Stored data:
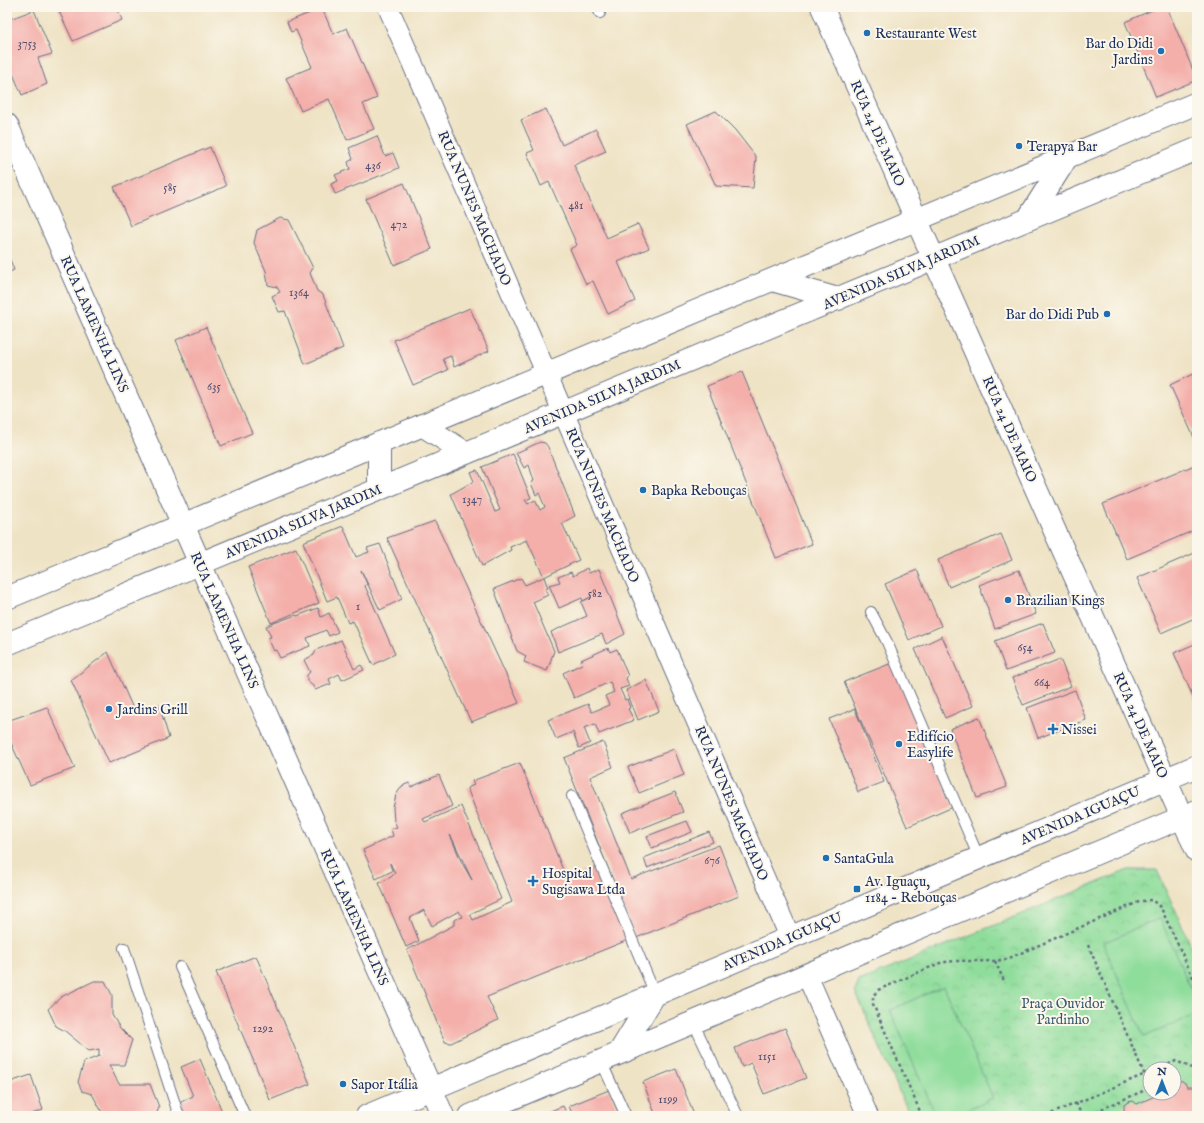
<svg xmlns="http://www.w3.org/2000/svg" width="1204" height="1123" viewBox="0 0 1204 1123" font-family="'IM FELL English',serif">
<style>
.park{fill:url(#park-crowns);stroke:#55867c;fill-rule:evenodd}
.pitch{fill:#8fdd9b;stroke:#55867c}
.building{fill:#f4afaa;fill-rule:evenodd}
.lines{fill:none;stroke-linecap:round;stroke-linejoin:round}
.lane-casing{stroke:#656e82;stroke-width:12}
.street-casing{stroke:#656e82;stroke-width:22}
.secondary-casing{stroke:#656e82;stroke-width:24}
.primary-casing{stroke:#656e82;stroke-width:24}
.path{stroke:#656e82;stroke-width:2.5;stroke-dasharray:3 3;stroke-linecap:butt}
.lane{stroke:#fff;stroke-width:10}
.street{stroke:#fff;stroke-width:20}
.secondary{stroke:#fff;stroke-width:22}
.primary{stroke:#fff;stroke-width:22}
.poi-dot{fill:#1f6fb2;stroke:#fbf7ec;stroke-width:1.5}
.labels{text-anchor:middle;stroke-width:4;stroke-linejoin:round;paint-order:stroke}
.number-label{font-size:12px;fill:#514f71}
.poi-label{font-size:14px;fill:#1b2f5e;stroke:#fbf7ec;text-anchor:start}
.street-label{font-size:14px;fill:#1b2f5e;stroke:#fbf7ec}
.park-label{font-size:14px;fill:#385a6d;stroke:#fbf7ec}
</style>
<defs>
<pattern id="park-crowns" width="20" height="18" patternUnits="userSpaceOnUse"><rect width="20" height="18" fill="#8fdd9b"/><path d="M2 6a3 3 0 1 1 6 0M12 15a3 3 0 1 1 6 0" fill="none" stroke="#7bbe88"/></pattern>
</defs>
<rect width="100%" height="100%" fill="#fbf7ec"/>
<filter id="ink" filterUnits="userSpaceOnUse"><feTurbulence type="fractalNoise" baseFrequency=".025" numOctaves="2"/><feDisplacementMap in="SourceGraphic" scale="8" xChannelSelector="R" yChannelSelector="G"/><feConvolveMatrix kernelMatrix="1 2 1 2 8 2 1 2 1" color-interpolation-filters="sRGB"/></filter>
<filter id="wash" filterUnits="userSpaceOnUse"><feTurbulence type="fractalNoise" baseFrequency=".012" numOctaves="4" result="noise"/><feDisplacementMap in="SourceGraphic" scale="16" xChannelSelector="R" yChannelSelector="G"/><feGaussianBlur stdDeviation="0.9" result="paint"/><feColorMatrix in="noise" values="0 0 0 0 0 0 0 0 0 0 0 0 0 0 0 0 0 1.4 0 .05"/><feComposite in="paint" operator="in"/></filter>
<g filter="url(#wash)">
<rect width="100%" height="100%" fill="#efe3c5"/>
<path class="park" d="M1128,870H1157L1197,959V1116H910L855,991L859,981ZM1150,1069H1174V1093H1150Z"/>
<path class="pitch" d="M1160,918L1197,1003V1014L1144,1037L1103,943Z
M944,986L993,1098L952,1116H936L890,1010Z"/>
<g id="blocks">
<path class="building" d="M57,7H117L122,20L73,41Z
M1159,7H1167L1197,80L1156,97L1125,22Z
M322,8L333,34L347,28L377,98L363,104L374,129L347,140L329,99L301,111L286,78L312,67L296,30L291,32L287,22Z
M34,10L52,54L38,58L47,84L22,95L7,60V20Z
M546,109L562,145L596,129L606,151L574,165L607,238L638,224L649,248L618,262L635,301L608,314L593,281L586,284L570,249L577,245L549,182L541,186L527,153L534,150L521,120Z
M716,111L735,130L756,157L753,188L716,186L687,124Z
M377,136L385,156L393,153L399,168L335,194L331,184L338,181L335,175L350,169L348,162L353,159L349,148Z
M210,147L226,186L131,226L114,187Z
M404,183L432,249L394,265L366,199Z
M280,218L289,220L313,268L310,273L317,291L323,295L343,348L305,364L285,311L279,312L272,296L280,292L277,287L268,285L266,271L254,243L257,230Z
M7,252L14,270L7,273Z
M470,308L489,351L454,367L451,356L443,359L448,370L413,385L394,340Z
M206,327L252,433L221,446L176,340Z
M742,372L812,544L776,558L707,386Z
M1197,372V444L1170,385Z
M540,442L545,443L548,447L575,516L562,523L579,560L544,577L527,540L510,547L511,550L482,566L451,494L474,481L470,472L477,470L495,512L500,510L482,467L513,454L531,498L525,500L528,504L535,500L540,510L545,507L539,493L536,495L531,483L534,481L529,465L524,468L516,453Z
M1197,464V529L1127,559L1103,504Z
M435,521L519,703L471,722L387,538Z
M343,526L356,557L369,552L367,548L380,544L402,599L380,610L361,570L367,584L365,586L395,654L373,665L355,625L353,621L348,623L337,597L327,601L303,542Z
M1001,534L1012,560L949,587L938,560Z
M296,548L319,603L271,623L248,567Z
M1197,552V617L1161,633L1137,578Z
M587,568L589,573L599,569L625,634L606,644L602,634L558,652L551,632L587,616L581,602L591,597L583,601L582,598L559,608L549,585L560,582L558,577L571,572L573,576Z
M917,570L941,626L909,640L885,584Z
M1019,570L1036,614L995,629L979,585Z
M544,577L548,588L545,589L548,595L533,602L554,651L547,671L524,662L526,656L517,651L494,589L521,578L525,585Z
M318,608L321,617L329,613L338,632L329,636L326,630L307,638L310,646L280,658L276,650L274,651L268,638L271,637L266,626L296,615L297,616Z
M1043,623L1055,653L1006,671L995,641Z
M942,636L973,706L945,718L915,649Z
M341,640L354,669L361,665L364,670L342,680L339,674L329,679L331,684L315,690L313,686L307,681V675L310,672L304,660L314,655L316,650Z
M1197,643V703L1196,704L1174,653Z
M608,648L610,652L617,649L628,676L626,678L629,686L620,689L625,700L627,699L630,708L628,709L634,720L599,734L595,724L584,728L590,743L579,748L573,732L556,739L548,720L588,704L592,712L609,705L605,696L614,692L610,682L574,698L563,673L582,664L581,660Z
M108,652L135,713L159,705L169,738L109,763L71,680Z
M1060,659L1071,686L1023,705L1012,678Z
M892,663L953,807L907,827L844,682Z
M646,680L659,711L638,720L626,690Z
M1075,690L1086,720L1038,738L1027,708Z
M47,707L75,768L30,785L7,734V721Z
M855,709L884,782L858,792L829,719Z
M979,717L1007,787L977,798L950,729Z
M603,742L613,767L590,777L631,879L719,845L739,896L636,938L564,758Z
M674,749L684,775L639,793L628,767Z
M520,763L567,880L598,866L628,940L487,997L498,1020L451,1043L445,1042L407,950L454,925V920L462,917L459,911L432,926L424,910L410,918L419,941L406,947L379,883L391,877L395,873L390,863L392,871L376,879L363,850L393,836L391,829L397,827L394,821L393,808L396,795L402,786L409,783L411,787L439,775L452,806L423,819L425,822L461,806L501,899L470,914L473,920L512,902L467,788L474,785L472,781ZM450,835L452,838L472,880L462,863Z
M675,792L683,812L630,833L622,813Z
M687,821L692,832L652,848L647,836Z
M709,832L713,842L647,868L644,858Z
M256,956L310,1084L270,1100L216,972Z
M94,981H105L112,995V1015L120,1028L132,1040L124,1065H109L119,1084H150L159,1107L156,1116H100L102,1112L92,1094L82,1091L78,1082L84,1062L99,1056V1049L89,1051L65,1031L56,1026L48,1009L61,997Z
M785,1028L806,1078L764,1094L751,1063L742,1067L735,1048Z
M200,1059L224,1116H184L179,1103L193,1096L181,1067Z
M676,1069L694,1115L692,1116H656L643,1082Z
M31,1075L43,1110L26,1116H7V1083Z
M1177,1080L1182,1081L1185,1083L1187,1087H1192L1197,1090V1104L1195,1106L1197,1110L1196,1116H1127L1124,1110V1105L1128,1102L1133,1101L1137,1104L1162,1093H1174V1083Z
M609,1090L620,1116H573L569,1106Z
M563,1106L568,1116H538Z"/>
</g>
</g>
<g filter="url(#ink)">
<use href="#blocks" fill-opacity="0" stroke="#656e82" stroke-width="1"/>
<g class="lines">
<g class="lane-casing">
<path id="lane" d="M597,7L600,13
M871,612L887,642L979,858
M572,796L655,994
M124,948L179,1116
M180,967L245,1116
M693,1022L738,1116
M601,1061L626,1116"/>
</g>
<g class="street-casing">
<path id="street" d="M388,7L790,937
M807,975L868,1116"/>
</g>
<g class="secondary-casing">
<path id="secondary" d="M822,7L1197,851
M7,125L443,1116
M619,1053L655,994
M367,1116L1197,766
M470,1116L1197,811"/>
</g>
<g class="primary-casing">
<path id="primary" d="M1028,219L1067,157
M772,280L838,299
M422,425L466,453
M379,489V443
M7,598L1197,103
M7,644L1197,149"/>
</g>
<path class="path" d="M7,10L14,7
M1088,945L1150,1087
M995,961L1005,983
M1157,1069L1176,1061L1197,1070
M1076,1103L1082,1116
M922,1116L873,1004V996L878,990L940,963C962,958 985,964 1007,959L1141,901L1152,900L1161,908L1197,986
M1046,1116L1150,1072
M1085,1116L1150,1088"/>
<use href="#lane" class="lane"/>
<use href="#street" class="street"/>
<use href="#secondary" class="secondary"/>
<use href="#primary" class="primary"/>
</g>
</g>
<g class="poi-dot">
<circle cx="867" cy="33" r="4"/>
<circle cx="1161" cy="51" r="4"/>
<circle cx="1019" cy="146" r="4"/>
<circle cx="1107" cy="314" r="4"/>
<circle cx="643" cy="490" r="4"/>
<circle cx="1008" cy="600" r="4"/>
<circle cx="109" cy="709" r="4"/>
<path d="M1051 723h4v4h4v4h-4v4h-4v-4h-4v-4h4z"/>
<circle cx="899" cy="744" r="4"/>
<circle cx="826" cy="858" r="4"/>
<path d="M531 875h4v4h4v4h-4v4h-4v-4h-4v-4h4z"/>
<rect x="853" y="885" width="8" height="8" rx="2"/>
<circle cx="343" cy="1084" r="4"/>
</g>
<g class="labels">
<g class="number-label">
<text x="27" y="47">3753</text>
<text x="373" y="169">436</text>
<text x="170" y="191">585</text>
<text x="576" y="209">481</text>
<text x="399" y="228">472</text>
<text x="299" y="296">1364</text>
<text x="214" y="390">635</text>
<text x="472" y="503">1347</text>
<text x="595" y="597">582</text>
<text x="358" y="610">1</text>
<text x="1025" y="651">654</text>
<text x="1042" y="686">664</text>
<text x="712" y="864">676</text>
<text x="263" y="1032">1292</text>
<text x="767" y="1060">1151</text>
<text x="668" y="1103">1199</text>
</g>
<g class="poi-label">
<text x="875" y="38">Restaurante West</text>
<text x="1153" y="48" text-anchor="end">Bar do Didi<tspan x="1153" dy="16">Jardins</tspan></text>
<text x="1027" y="151">Terapya Bar</text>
<text x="1099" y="319" text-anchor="end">Bar do Didi Pub</text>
<text x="651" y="495">Bapka Rebouças</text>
<text x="1016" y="605">Brazilian Kings</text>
<text x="117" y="714">Jardins Grill</text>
<text x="1061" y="734">Nissei</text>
<text x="907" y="741">Edifício<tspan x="907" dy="16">Easylife</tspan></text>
<text x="834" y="863">SantaGula</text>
<text x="542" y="878">Hospital<tspan x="542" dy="16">Sugisawa Ltda</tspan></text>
<text x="865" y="886">Av. Iguaçu,<tspan x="865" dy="16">1184 - Rebouças</tspan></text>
<text x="351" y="1089">Sapor Itália</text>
</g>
<g class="street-label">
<text transform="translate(878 133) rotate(66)" y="5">RUA 24 DE MAIO</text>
<text transform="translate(475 208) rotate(67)" y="5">RUA NUNES MACHADO</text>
<text transform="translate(901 272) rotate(-23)" y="5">AVENIDA SILVA JARDIM</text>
<text transform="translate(95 324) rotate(66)" y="5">RUA LAMENHA LINS</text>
<text transform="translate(602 396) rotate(-23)" y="5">AVENIDA SILVA JARDIM</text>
<text transform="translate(1010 429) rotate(66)" y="5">RUA 24 DE MAIO</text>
<text transform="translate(603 505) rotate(67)" y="5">RUA NUNES MACHADO</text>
<text transform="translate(303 521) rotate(-23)" y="5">AVENIDA SILVA JARDIM</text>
<text transform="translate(225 620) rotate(66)" y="5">RUA LAMENHA LINS</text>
<text transform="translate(1141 725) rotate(66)" y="5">RUA 24 DE MAIO</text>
<text transform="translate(732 803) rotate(67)" y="5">RUA NUNES MACHADO</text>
<text transform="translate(1080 815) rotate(-23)" y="5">AVENIDA IGUAÇU</text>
<text transform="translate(355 917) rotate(66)" y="5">RUA LAMENHA LINS</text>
<text transform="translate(782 941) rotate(-23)" y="5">AVENIDA IGUAÇU</text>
</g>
<g class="park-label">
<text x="1063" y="1008">Praça Ouvidor<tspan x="1063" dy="16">Pardinho</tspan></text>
</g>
</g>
<rect width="1204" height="1123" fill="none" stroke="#fbf7ec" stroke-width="24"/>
<g transform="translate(1162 1081)"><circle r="19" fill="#fbf7ec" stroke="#a1a7b3"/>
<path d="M0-3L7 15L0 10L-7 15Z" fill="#1f6fb2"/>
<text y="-6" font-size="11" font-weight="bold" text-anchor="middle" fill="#1b2f5e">N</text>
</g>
</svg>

- EXERCISE:
Check the entries above line by line and return each one containing the word "paint".

- EXERCISE SOLUTION:
.labels{text-anchor:middle;stroke-width:4;stroke-linejoin:round;paint-order:stroke}
<filter id="wash" filterUnits="userSpaceOnUse"><feTurbulence type="fractalNoise" baseFrequency=".012" numOctaves="4" result="noise"/><feDisplacementMap in="SourceGraphic" scale="16" xChannelSelector="R" yChannelSelector="G"/><feGaussianBlur stdDeviation="0.9" result="paint"/><feColorMatrix in="noise" values="0 0 0 0 0 0 0 0 0 0 0 0 0 0 0 0 0 1.4 0 .05"/><feComposite in="paint" operator="in"/></filter>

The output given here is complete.